Rösler hat sich aber auch dazu geäußert, was wäre, wenn das nicht funktioniert. Da dürfe es keine Denkverbote geben, hat er gesagt und in einem Zeitungsbeitrag geschrieben: "Dazu zählt notfalls auch eine geordnete Insolvenz Griechenlands, wenn die dafür notwendigen Instrumente zur Verfügung stehen." Der Europäische Stabilisierungs-Mechanismus ESM soll diese Instrumente haben, aber er soll erst Mitte 2013 seine Arbeit aufnehmen. Also eine Wortmeldung zur Unzeit?

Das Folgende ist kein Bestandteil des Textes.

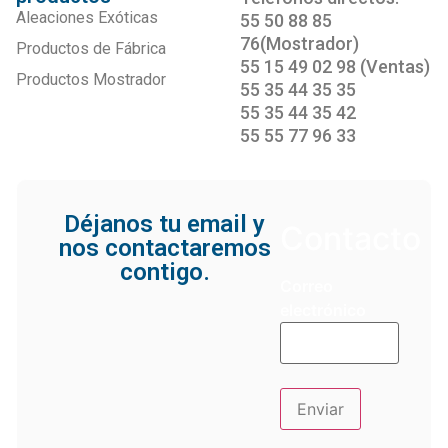
Aleaciones Exóticas
55 50 88 85
76(Mostrador)
Productos de Fábrica
55 15 49 02 98 (Ventas)
Productos Mostrador
55 35 44 35 35
55 35 44 35 42
55 55 77 96 33
Déjanos tu email y
Contacto
nos contactaremos
contigo.
Correo
electrónico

Peter Stützle, Deutsche Welle Hauptstadtstudio (Foto: DW)
Peter Stützle, Deutsche Welle HauptstadtstudioBild: DW

Keineswegs, denn noch in diesem Jahr soll der Deutsche Bundestag die Einrichtung des ESM beschließen, und es gibt viele Skeptiker bei Röslers Liberalen, aber auch beim großen Partner CDU und ihrer bayerischen Schwesterpartei CSU. An diese Abweichler ist die Äußerung Röslers ein Signal: Wir verstehen euch und eure Bedenken – aber versteht ihr auch uns! Die Regierung braucht eure Stimmen, schon Ende September, wenn über die Erweiterung des bestehenden Rettungsschirms EFSF abgestimmt wird, und dann erneut Ende des Jahres bei der Abstimmung über den ESM. Dann bekommen wir die Instrumente, die auch eine geordnete Insolvenz ermöglichen.

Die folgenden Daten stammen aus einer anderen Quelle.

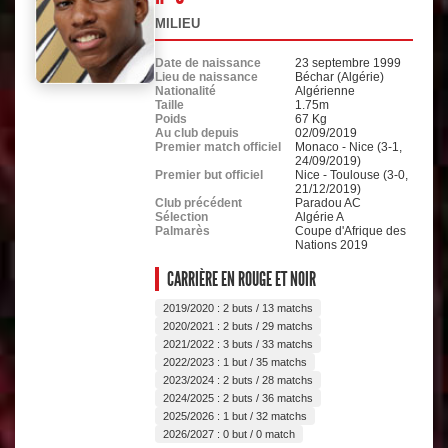
MILIEU
Date de naissance
23 septembre 1999
Lieu de naissance
Béchar (Algérie)
Nationalité
Algérienne
Taille
1.75m
Poids
67 Kg
Au club depuis
02/09/2019
Premier match officiel
Monaco - Nice (3-1,
24/09/2019)
Premier but officiel
Nice - Toulouse (3-0,
21/12/2019)
Club précédent
Paradou AC
Sélection
Algérie A
Palmarès
Coupe d'Afrique des
Nations 2019
CARRIÈRE EN ROUGE ET NOIR
2019/2020 : 2 buts / 13 matchs
2020/2021 : 2 buts / 29 matchs
2021/2022 : 3 buts / 33 matchs
2022/2023 : 1 but / 35 matchs
2023/2024 : 2 buts / 28 matchs
2024/2025 : 2 buts / 36 matchs
2025/2026 : 1 but / 32 matchs
2026/2027 : 0 but / 0 match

Parteipolitik gehört zur Demokratie

Bei Rösler ist natürlich auch Parteipolitik im Spiel. Seit vier Monaten ist er nun FDP-Vorsitzender und hat die Partei nicht aus ihrem Tief befreien können. Bei der Berliner Abgeordnetenhaus-Wahl nächsten Sonntag droht die nächste Schlappe. Rösler muss sich profilieren, muss eigene Akzente setzen. Das wird jetzt von vielen kritisiert, aber Parteipolitik gehört in einer von Parteien getragenen Demokratie nun mal dazu. Immerhin bezweifelt inzwischen die Mehrheit der Deutschen, dass Griechenland noch aus dem Schuldenstrudel herauskommt, und ist gegen immer neue Garantien mit deutschen Steuergeldern. Und innerhalb der FDP bereiten Euro-Skeptiker einen Mitgliederentscheid gegen den Europäischen Stabilisierungs-Mechanismus vor. Das kann ein Parteivorsitzender nicht ignorieren.

Für den Vorsitzenden der bayerischen CSU, Horst Seehofer, gilt Ähnliches. Er will sich bei einem Parteitag in gut drei Wochen zur Wiederwahl stellen. Ein solcher Parteitag ohne einen Beschluss zur Euro-Krise ist undenkbar. Ebenso undenkbar ist, dass die CSU dabei auf eigene Akzente verzichtet, will sie ihren Anspruch als eigenständige Partei neben Angela Merkels CDU nicht aufgeben. Deshalb ist Seehofer nun, was eher selten vorkommt, Rösler zur Seite gesprungen.

Die Finanzmärkte haben auf diese Äußerungen aus Deutschland nervös reagiert. Sie reagieren derzeit auf alles mögliche nervös. Aber man kann die in einer Demokratie notwendige Auseinandersetzung über wichtige Zukunftsfragen nicht sein lassen, nur um die Märkte nicht zu beunruhigen.